2. Male unemployment reached 11.4% in October 2009, a record all-time postwar jobless rate high for men, exceeding the previous record high of 11.2% in December 1982.
3. Female unemployment is currently at 8.8%, and has been at that level for four out of the last eight months, but never higher. That's far below the record-high female jobless rate of 10.4% set in December 1982.
4. The May 2010 male-female jobless rate gap of 1.7% (10.5% male vs. 8.8% female) is down from the postwar record-high gap of 2.7% last August, but is still very high by historical standards. During (or following) the three previous recessions (1981-82, 1990-91, 2001), the peak male-female jobless rate gap averaged about 1%, and never exceeded 1.2% (April 1983).

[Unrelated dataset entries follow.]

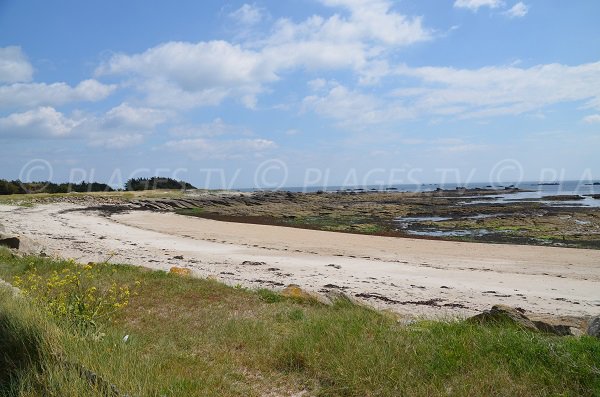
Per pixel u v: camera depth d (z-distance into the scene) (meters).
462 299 13.32
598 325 6.24
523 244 25.91
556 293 14.41
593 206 51.25
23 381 4.02
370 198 79.38
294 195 83.56
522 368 4.75
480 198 76.94
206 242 26.00
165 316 7.85
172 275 11.75
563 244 25.77
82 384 3.93
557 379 4.51
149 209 54.31
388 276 16.92
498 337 5.56
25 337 4.85
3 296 6.32
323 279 15.92
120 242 24.28
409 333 6.16
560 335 6.98
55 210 45.41
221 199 69.81
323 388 4.81
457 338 5.68
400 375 4.82
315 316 7.57
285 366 5.46
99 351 4.90
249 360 5.62
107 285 9.91
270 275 16.36
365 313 7.91
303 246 24.97
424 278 16.64
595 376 4.47
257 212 50.41
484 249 24.06
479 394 4.33
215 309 8.44
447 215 45.00
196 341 6.29
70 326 5.66
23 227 28.56
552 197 71.50
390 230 33.34
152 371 4.65
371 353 5.35
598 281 16.41
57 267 11.68
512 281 16.28
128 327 6.95
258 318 7.71
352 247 24.78
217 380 4.86
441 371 4.87
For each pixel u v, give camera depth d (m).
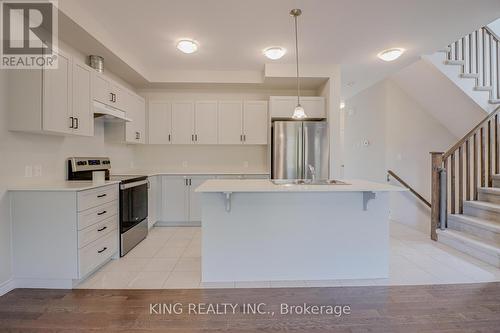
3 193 2.19
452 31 3.04
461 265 2.76
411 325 1.79
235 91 4.85
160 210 4.35
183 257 3.00
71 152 3.04
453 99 4.01
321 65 4.08
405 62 3.97
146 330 1.74
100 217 2.61
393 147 4.96
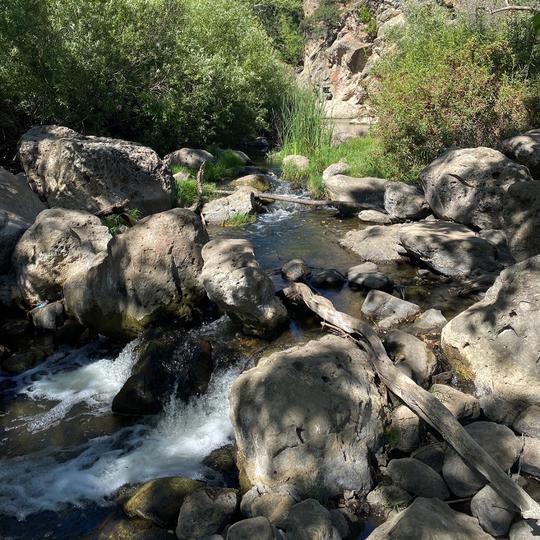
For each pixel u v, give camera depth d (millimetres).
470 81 11539
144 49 15281
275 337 6164
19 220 7562
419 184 11258
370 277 7406
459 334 5379
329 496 4098
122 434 5090
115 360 6133
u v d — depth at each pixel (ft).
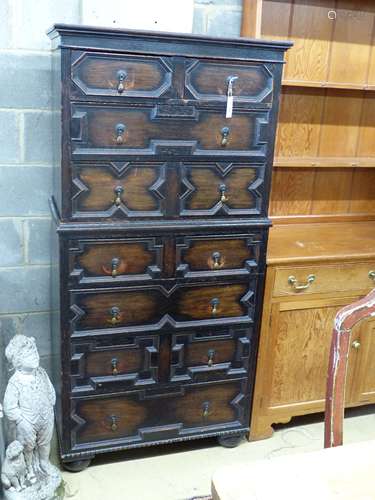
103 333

5. During the 1970s, the female unemployment rate was generally higher than the male rate, and jobless rate gaps exceeded 2% during recessions, but in favor of men (see middle chart).
6. Between December 2007 and December 2009, household employment fell by almost 8.38 million jobs, and 68.5% of those were jobs held by men (5.74 million) and 31.5% were jobs held by women (2.64 million). During this two-year period, 217 men lost their jobs for every 100 women who lost jobs.